**Excerpted passage**:

start

Alvaro Herrera wrote:
> That's not a problem because it's just a limit. It won't cause out of
> memory or anything.

Ah, I see. Well, it's nice to have caught that anyway, I suppose.

> The problem with work_mem is that the system may request that much
> memory for every Sort step. Each query may have more than one of those,
> and each backend can be serving more than one query at a time. So those
> 200000 you have quickly turn into the gigabytes and consume the whole of
> your RAM.
>
> If a Sort step requires more than work_mem for its work, it will go to
> disk -- but in a much faster way than what the kernel is able to do with
> swap. So whenever you are trading work_mem for swap, you are losing big
> time. You should decrease that figure.

Thanks for that bit of advice, Alvaro. I did not know that a work_mem
is allocated for each sort step. I will try lowering work_mem gradually
until it impacts performance.

Though even if this fixes my problem, I'm still bothered by swap never
being used. (Not that I expect you to come up with a magic answer for
me.)

Thank you,
Mark

From:	"Angva" <angvaw(at)gmail(dot)com>
To:	pgsql-general(at)postgresql(dot)org
Subject:	Re: out of memory woes
Date:	2006-12-21 14:48:13
Message-ID:	1166712493.295725.174750@n67g2000cwd.googlegroups.com
Views:	Raw Message \| Whole Thread \| Download mbox \| Resend email
Lists:	pgsql-general

Well I adjusted work_mem, ran pg_ctl reload, verified that the setting
change took place by running "show work_mem", but I am noticing zero
difference. I am noticing no performance difference in the clustering,
and the out of memory errors still occur. First I halved work_mem,
reducing it to 100000. I tested that, noticed no difference, then I
reduced work_mem all the way down to 1024. Tested again - same results.

However halving maintenance_work_mem did make a difference. Normally,
when I'm watching top before the big bang (oom), I see one process
running at RES 1.6g...Then the other increases and increases till it
hits about 1g, then kaboom. After halving maintenance_work_mem (262144
now), I see one process running at RES 1.1g instead of the usual 1.6g.

end

**Exercise aim**:
Answer these questions about the thread on out-of-memory errors:
1. What does a Sort step do when it needs more memory than work_mem allows?
2. What was the lowest value to which work_mem was reduced?
3. After maintenance_work_mem was halved, what RES value did the one process show?

**Data shown**:
start

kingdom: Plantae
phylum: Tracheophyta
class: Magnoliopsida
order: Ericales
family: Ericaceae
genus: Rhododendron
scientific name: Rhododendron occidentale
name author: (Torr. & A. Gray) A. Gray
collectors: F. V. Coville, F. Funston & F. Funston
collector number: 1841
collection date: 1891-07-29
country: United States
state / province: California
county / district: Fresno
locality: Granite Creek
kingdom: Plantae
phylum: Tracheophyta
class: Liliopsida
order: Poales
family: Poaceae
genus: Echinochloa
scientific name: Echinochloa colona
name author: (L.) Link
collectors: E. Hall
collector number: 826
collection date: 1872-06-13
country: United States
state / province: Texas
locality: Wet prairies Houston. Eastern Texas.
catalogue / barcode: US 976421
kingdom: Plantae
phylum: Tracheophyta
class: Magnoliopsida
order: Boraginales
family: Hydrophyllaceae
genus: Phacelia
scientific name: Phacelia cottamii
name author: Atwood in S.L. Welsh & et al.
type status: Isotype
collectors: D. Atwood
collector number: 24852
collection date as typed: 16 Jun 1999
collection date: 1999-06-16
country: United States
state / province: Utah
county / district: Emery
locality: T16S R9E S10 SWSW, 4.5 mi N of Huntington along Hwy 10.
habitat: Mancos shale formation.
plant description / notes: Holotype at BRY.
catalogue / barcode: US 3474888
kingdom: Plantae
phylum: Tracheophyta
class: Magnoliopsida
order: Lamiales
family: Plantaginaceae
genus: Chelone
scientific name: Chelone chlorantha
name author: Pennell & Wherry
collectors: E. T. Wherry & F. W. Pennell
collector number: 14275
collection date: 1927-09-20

end

**Worked answer**:
1. It goes to disk, which is much faster than the kernel's swap.
2. 1024.
3. 1.1g, instead of the usual 1.6g.